Here’s where it gets really interesting. When it came time to renew our annual service contract for our ARC GIS licenses last year, I opted not to renew them since we didn’t have a GIS tech anymore. ESRI really worked on me not to drop the service contracts, and wanted to know why I was not renewing them. I explained to the service rep that 1) we no longer employed GIS techs, and 2) we were moving our mapping to the web and using the free mapping API offered by Google. In a meeting yesterday, I was told that ESRI is offering mapping services similar to Google and Yahoo. When I had a free moment this afternoon, I went to ESRI’s website, and sure enough, they are now offering their web mapping API for free. I studied the API, got some of their sample code, and soon had a couple of applications on our server, and customized one to display some of the data from one of our databases — the New Mexico Facilities map below.

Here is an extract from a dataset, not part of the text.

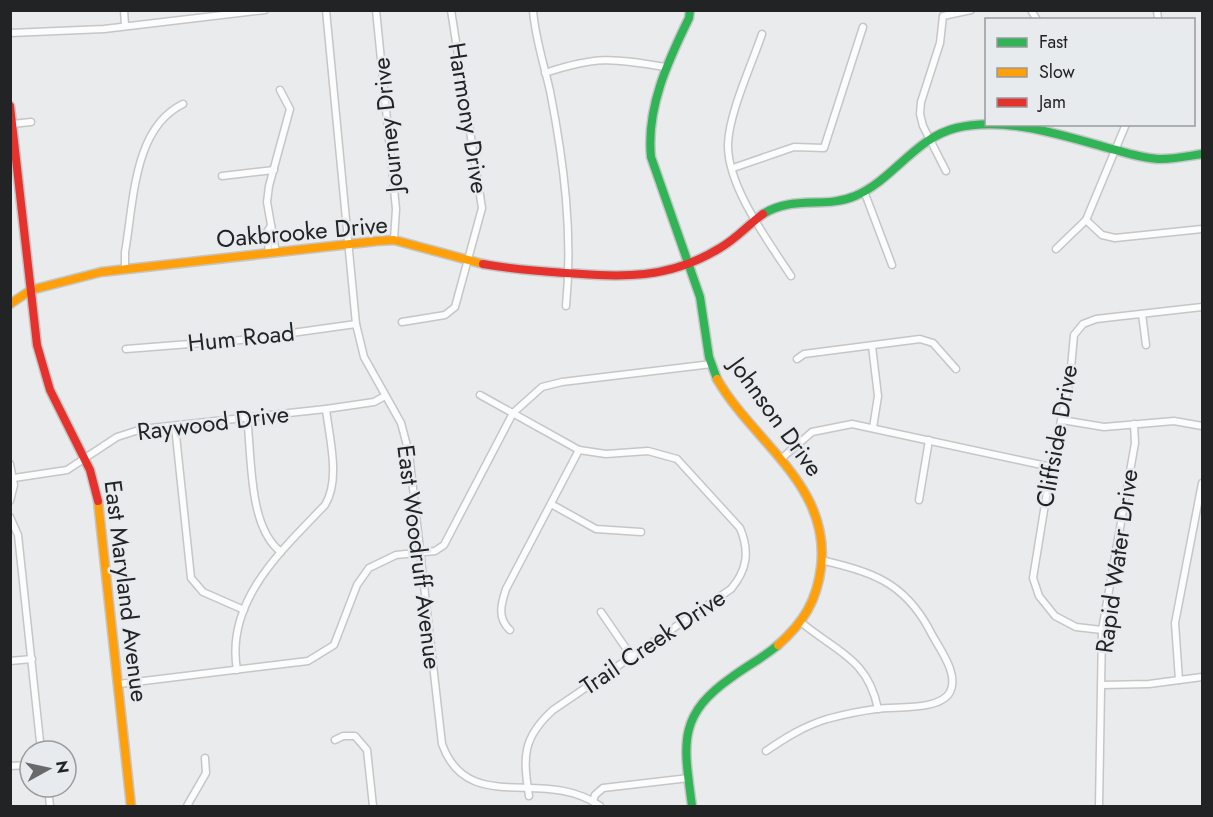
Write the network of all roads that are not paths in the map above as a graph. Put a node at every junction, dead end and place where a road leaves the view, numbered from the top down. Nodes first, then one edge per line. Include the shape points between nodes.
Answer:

Eight years ago, ESRI wanted $50,000+ for me to create web maps using ARC GIS for the web. Back then those expensive apps could not produce maps as sophisticated as the one I created in a couple of hours this afternoon for free. What’s more surprising is that I had to set up a developer’s account with Google and OpenStreetMap in order to get access to their APIs and maps. So far I’ve adapted two web-apps using ESRI’s API and and maps, and haven’t had to set up an account or register the apps.
The free market has a powerful effect on prices and services, and while ESRI has a monopoly on traditional GIS, I believe they saw they were getting left behind in the web-mapping market and was forced to offer their API for free like Google, Yahoo and OpenStreetMap. Do you suppose other companies are not renewing their service contracts with ESRI?